Media Contact

Contact: Tom Hargis, ACLU of Texas, [email protected], (c) 713.942.8146 ext. 103

November 6, 2015

HOUSTON -- Today the Supreme Court agreed to hear all seven cases concerning objections by non-profit religious organizations to the Affordable Care Act’s contraception mandate. The Obama administration has given the organizations an accommodation, allowing them to opt out of providing the coverage merely by notifying the government of their objection. In that case, the insurers must provide the coverage at no cost to the employer. Plaintiffs argue that sending a a notice of their objection constitutes an “undue burden” on their religious liberty.

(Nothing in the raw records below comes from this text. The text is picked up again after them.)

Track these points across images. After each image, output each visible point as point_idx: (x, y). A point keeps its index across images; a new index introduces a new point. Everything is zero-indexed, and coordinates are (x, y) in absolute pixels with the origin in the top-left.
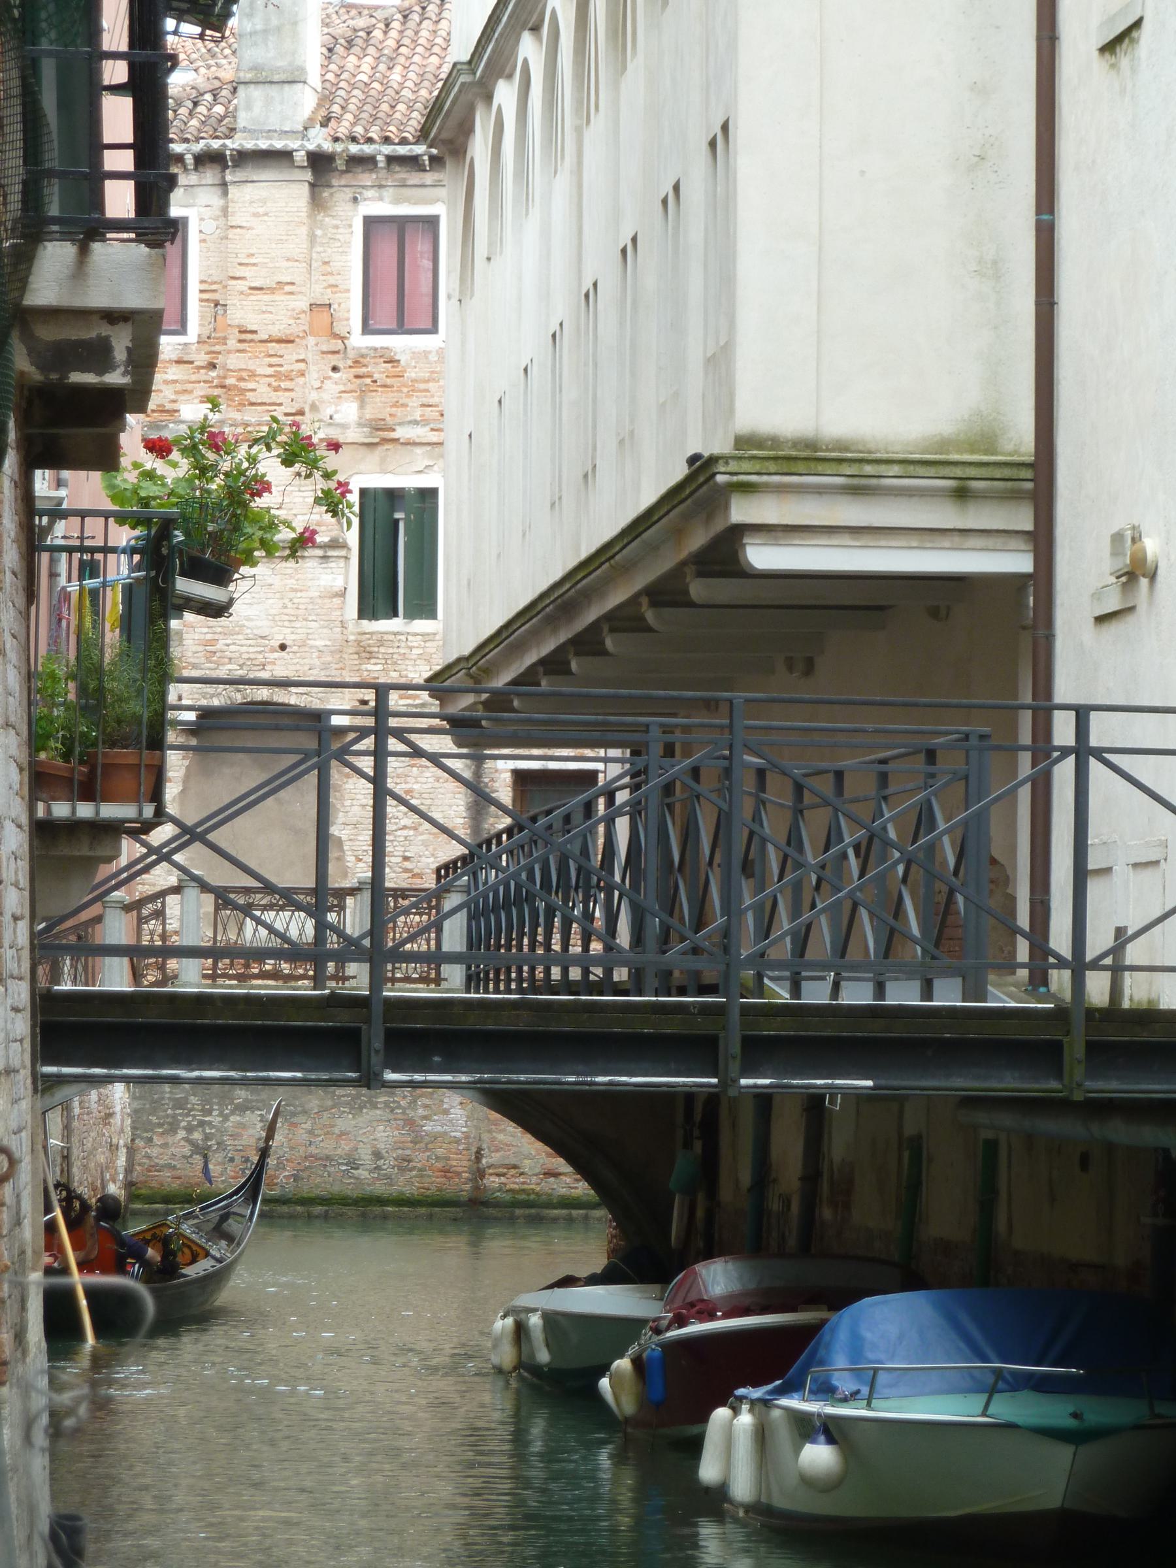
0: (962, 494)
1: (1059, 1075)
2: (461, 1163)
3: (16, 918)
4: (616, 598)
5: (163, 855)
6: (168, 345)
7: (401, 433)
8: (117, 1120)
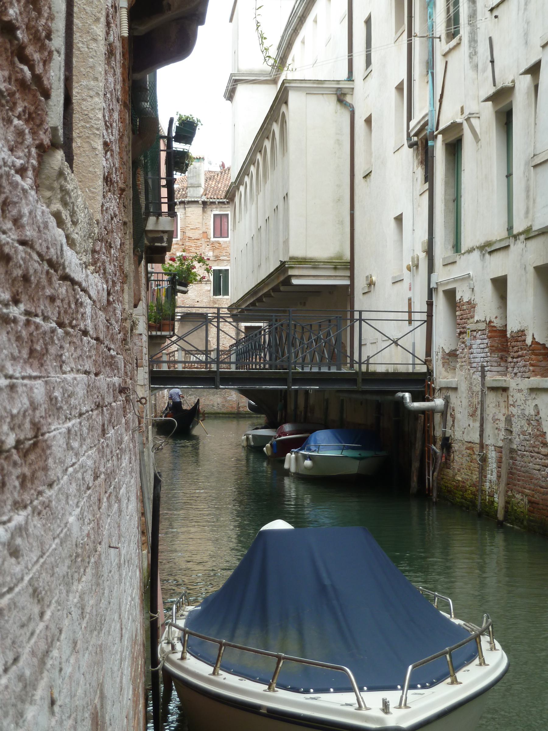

The following may be attributed to Rebecca L. Robertson, Legal & Policy Director of the ACLU of Texas:

“As Americans, religious liberty is our birthright. But the question in these cases is whether, in order to respect religious liberty, we must allow people of faith to impose their personal beliefs on those who may not share them. The plaintiffs make the extraordinary argument that merely notifying the government of their objection to providing contraception coverage infringes on their religious liberty. Their real purpose seems to be denying their employees the ability to choose for themselves what preventative care is right for them. I hope that the Court will see the plaintiffs’ preposterous claims for what they are and reject them.”